“It seems there is no one to check the open market, as the tomato and onion prices have gone out once again from the financial reach of a common man. On Monday, I bought tomatoes at Rs450 per kg and onion at Rs170 a kg in the open market. It is too much and beyond our reach now,” deplores a shopper while buying vegetables at a roadside vendor in the city’s open market in Johar Town.
Talking to Dawn, another vendor said the price of tomato and onion also remained almost the same on Tuesday. “The tomato price was ranging between Rs350 and Rs400. The onion was selling for over Rs150 a kg on Wednesday. Similarly, the Shimla mirch price was around Rs400 per kg and the green chilli per kg price was over Rs350,” he explained, adding that the price of other vegetables continues an upward trend in the last few days.
The prices of various vegetables and fruits have been rising due to short supply across the country since August as floods have destroyed crops in Balochistan and Sindh. For bridging the shortfall, the government allowed duty-free imports of tomatoes and onions from Afghanistan, Iran, China, etc, barring India.
Before this, in May, the increase in petroleum products had also caused a massive rise in the prices of fruits, vegetables and other commodities in the open market. Before increasing petroleum products prices in May, the per kg price of potato, onion, tomato, garlic, ginger and cucumber was Rs27, Rs63, Rs66, Rs140, Rs205 and Rs57, respectively.
“Surging price of tomato and onion in recent days is due to short supplies from Iran because a festival there increased its local consumption limiting the exports to Pakistan. Moreover, there is no local crop (onion and tomato) available in Sindh and Balochistan, as floods wiped them out. This is a major factor in fact,” said Lahore’s Market Committee Secretary Shehzad Cheema while talking to Dawn.

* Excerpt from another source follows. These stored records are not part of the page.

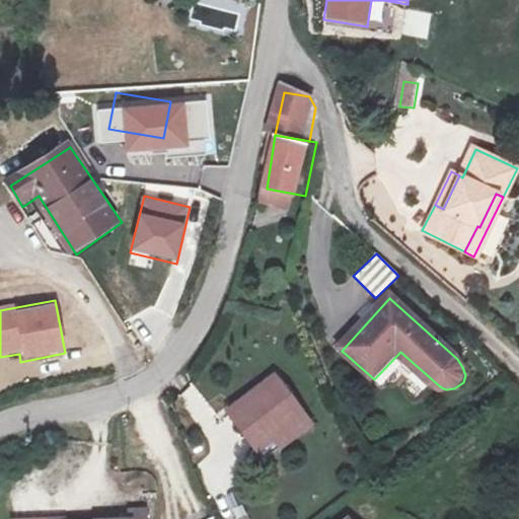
[(284,378),(232,410),(254,444),(305,411),(284,378)]
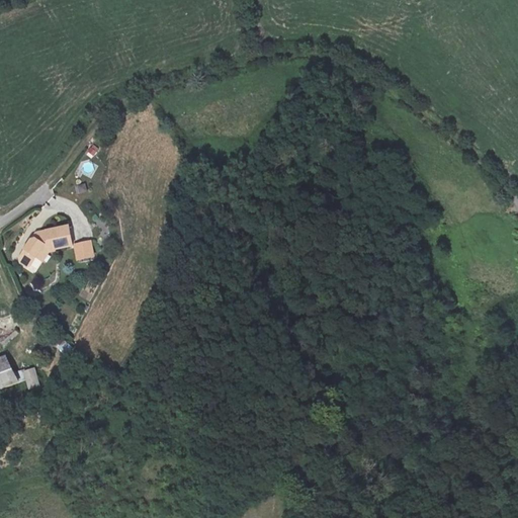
[(89,154),(97,155),(98,146),(90,145),(89,154)]
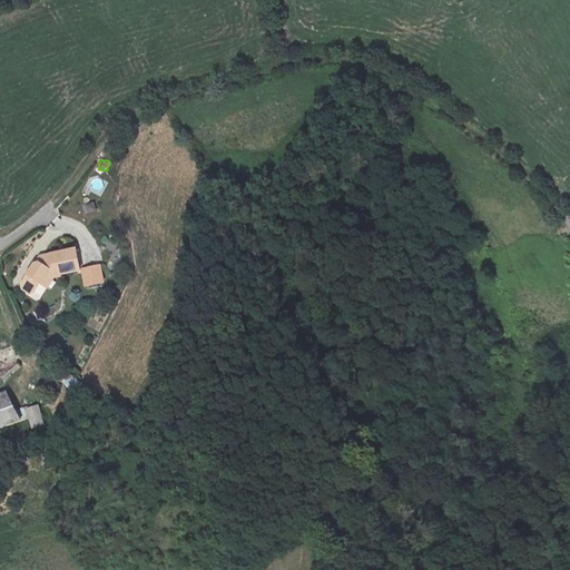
[(92,190),(101,192),(104,179),(94,178),(92,190)]
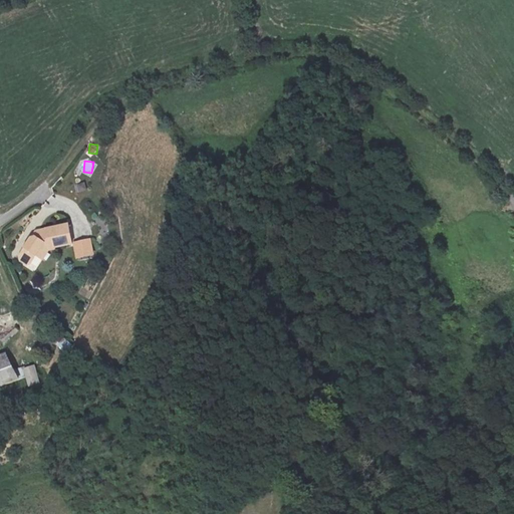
[(85,182),(76,184),(77,192),(87,190),(85,182)]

He said another factor is profiteering that continues in the city by the vendors. “I know that the maximum wholesale price of tomato recorded in recent days surged maximum to Rs220 at Badami Bagh and other wholesale markets in Lahore. But the roadside vendors in open markets took its price to over Rs400 per kg, making common people unable to purchase,” he added. He said in a bid to keep prices down, the government would have to strengthen its enforcement mechanism meant for curbing such practices.